Inadaptation et école

par | Août 15, 2020

DU CYCLE 1 AU POST-OBLIGATOIRE

L’Inadaptation c’est :

La somme des comportements qu’une personne adopte, volontairement ou non, quand il existe une inadéquation entre ce que l’on projette et attend d’elle et ses capacités réelles. Si ses attitudes ne sont pas reconnues comme adaptées à la situation, par l’entourage direct ou par elle-même, elle va masquer son décalage par de l’inadaptation ou de la sur-adaptation.
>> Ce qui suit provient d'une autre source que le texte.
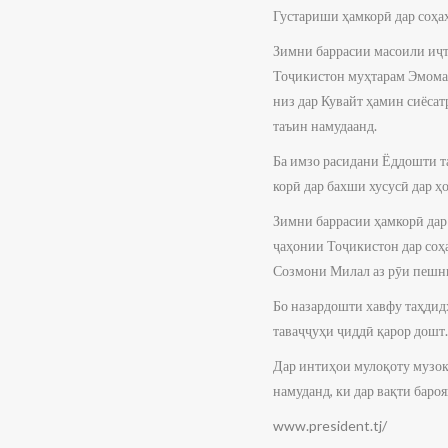
Густариши ҳамкорӣ дар соҳа
Зимни баррасии масоили иҷт
Тоҷикистон муҳтарам Эмомал
низ дар Кувайт ҳамин сиёса
таъин намудаанд.
Ба имзо расидани Ёддошти т
корӣ дар бахши хусусӣ дар 
Зимни баррасии ҳамкорӣ дар
ҷаҳонии Тоҷикистон дар соҳа
Созмони Милал аз рӯи пешни
Бо назардошти хавфу таҳдид
таваҷҷуҳи ҷиддӣ қарор дошт.
Дар интиҳои мулоқоту музок
намуданд, ки дар вақти бар
www.president.tj/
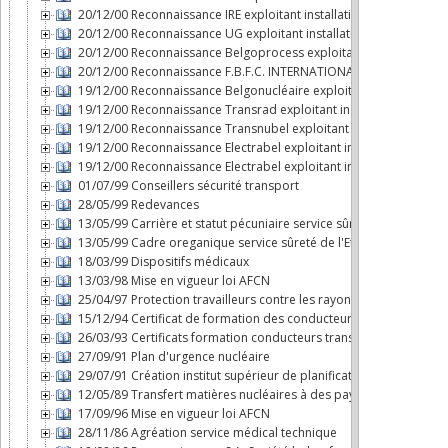
20/12/00 Reconnaissance IRE exploitant installation nucléaire
20/12/00 Reconnaissance UG exploitant installation nucléaire
20/12/00 Reconnaissance Belgoprocess exploitant installation nu
20/12/00 Reconnaissance F.B.F.C. INTERNATIONAL exploitant instal
19/12/00 Reconnaissance Belgonucléaire exploitant installation n
19/12/00 Reconnaissance Transrad exploitant installation nucléai
19/12/00 Reconnaissance Transnubel exploitant installation nuclé
19/12/00 Reconnaissance Electrabel exploitant installation nucléa
19/12/00 Reconnaissance Electrabel exploitant installation nucléai
01/07/99 Conseillers sécurité transport
28/05/99 Redevances
13/05/99 Carrière et statut pécuniaire service sûreté de l'Etat da
13/05/99 Cadre oreganique service sûreté de l'Etat dans le domai
18/03/99 Dispositifs médicaux
13/03/98 Mise en vigueur loi AFCN
25/04/97 Protection travailleurs contre les rayonnements ionisan
15/12/94 Certificat de formation des conducteurs transport mati
26/03/93 Certificats formation conducteurs transport par route 
27/09/91 Plan d'urgence nucléaire
29/07/91 Création institut supérieur de planification d'urgence
12/05/89 Transfert matières nucléaires à des pays non dotés d'a
17/09/96 Mise en vigueur loi AFCN
28/11/86 Agréation service médical technique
Boris Cyrulnik¹ : «Peu d’enseignants ont conscience de leur impact affectif sur les enfants»

Les bébés qui, avant de savoir parler, sont sécurisés par une niche sensorielle riche et une stabilité affective, éprouveront leur entrée à l’école comme une exploration amusante. Ils représentent deux enfants sur trois et ce sont les futurs «bons élèves». Les autres, insécurisés à cause d’un drame familial, (mort, maladie, conflits parentaux…) ou parce que leurs conditions d’existence sont difficiles, vont acquérir un attachement insécure. Pour eux, la première rentrée sera souvent perçue comme un petit trauma et beaucoup continueront à vivre leur scolarité comme une épreuve.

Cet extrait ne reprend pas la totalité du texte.